To help quell the market hysteria over illiquid assets, the U.S. Federal Reserve took an unprecedented action late last week to create a lending facility for primary dealers that allows them to get access to liquidity for up to six months using “a broad range” of investment grade securities as collateral.

This has been interpreted as allowing primary investment dealers to use their illiquid investment grade mortgage-backed securities to secure a line of credit.

Sprott believes the creation of this facility is confirmation that the problems in the financial sector are much more widespread than originally thought.

“It’s just confirming that there are problems running rampant in the financial system,” he says. “To me it was the Fed’s way of saying we have problems in the system that you don’t know about yet, but trust us, we know they are there.”

Apart from problems in the asset-backed commercial paper (ABCP) market, Canada’s big banks have proven relatively resilient to the credit crisis, at least in comparison to their U.S. and European counterparts.

Diane Chant, a partner with PricewaterhouseCoopers and leader of its financial services group, says Canadian banks face challenges, but their focus on wealth creation through retail banking, as opposed to the wholesale finance, which banks like Bear Stearns relied on, allows them to weather the storm.

A PwC study on Canada’s banking industry released last Thursday noted that the country’s banks were not able to meet their record 50% growth in revenue from 2006, but they were still able to eke out 2.2% growth for the 2007 fiscal year — a lot better than the losses experienced by many of their global counterparts.

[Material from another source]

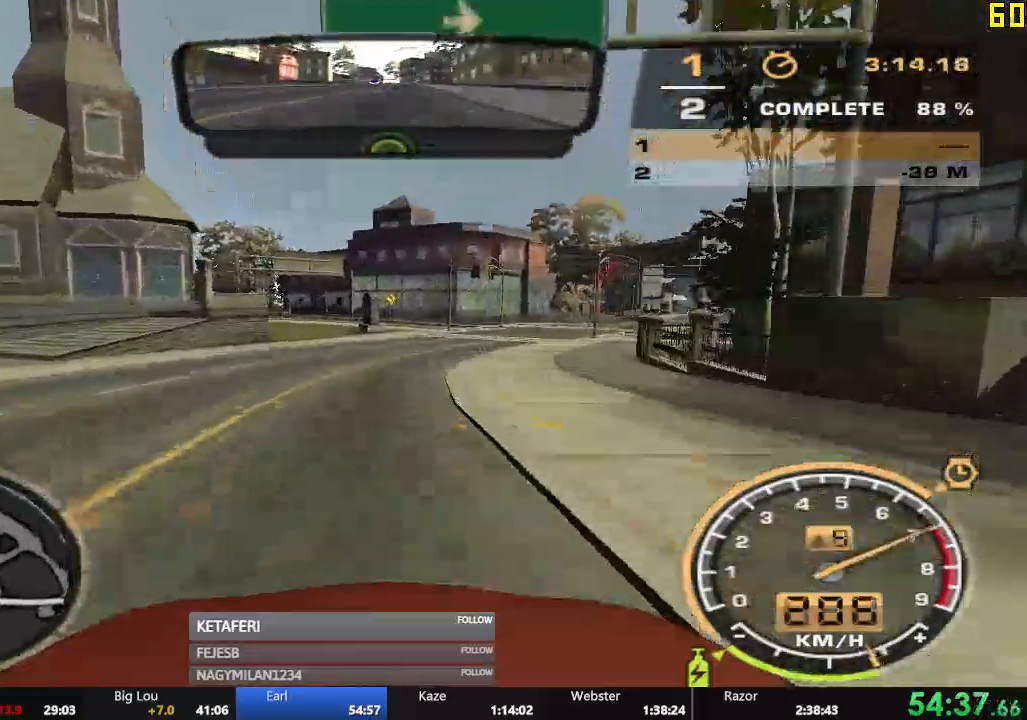
Gameplay with a controller (Xbox layout); each line is a JSON object with the inputs held at the frame after it. "events" lists button and stick changes between this image and that frame as [ms after this image, input, new state], when the widget could be followed in between. Not read: L3 right_stick.
{"buttons": ["L2"], "left_stick": "left", "events": [[50, "left_stick", "left"], [133, "left_stick", "center"], [400, "L2", "down"], [400, "R2", "up"], [434, "left_stick", "left"]]}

“When you look at banks like Northern Rock and Bear Stearns, their initial challenges come from holding securities that are challenged,” she says. “There is also the secondary issue of confidence in the marketplace and the type of funding [they rely on]. Bear Stearns had wholesale funding largely. The institutions that were vulnerable in particular were those that relied on wholesale funds.”

Chant says relying on retail deposits is a much more stable source of funding and an area of growth in Canada, as more affluent immigrants move to Canada.

“[The retail market] has been a very attractive market for the last couple of years. It’s certainly a very stable source of funding and quite attractive for its revenues,” she says. “Our Canadian market is very different from the U.S. and European marketplaces. We’ve got a very positive economy and a fair bit of wealth generation and stability. Right now the Canadian market is very attractive.”

Sprott is not convinced things are even remotely stable in the domestic financial sector, and he says his company is going to continue following its investment discipline of investing in precious metals and energy.

“The deposit is a liability of a financial institution,” he says. “Just imagine you were a customer of Bear Stearns. Would you much rather have your money in Bear Stearns or gold on Monday or Friday? You have to think about that for a while. These are real people with real deposits, and maybe they wouldn’t have been bailed out by the Fed. What would have happened?”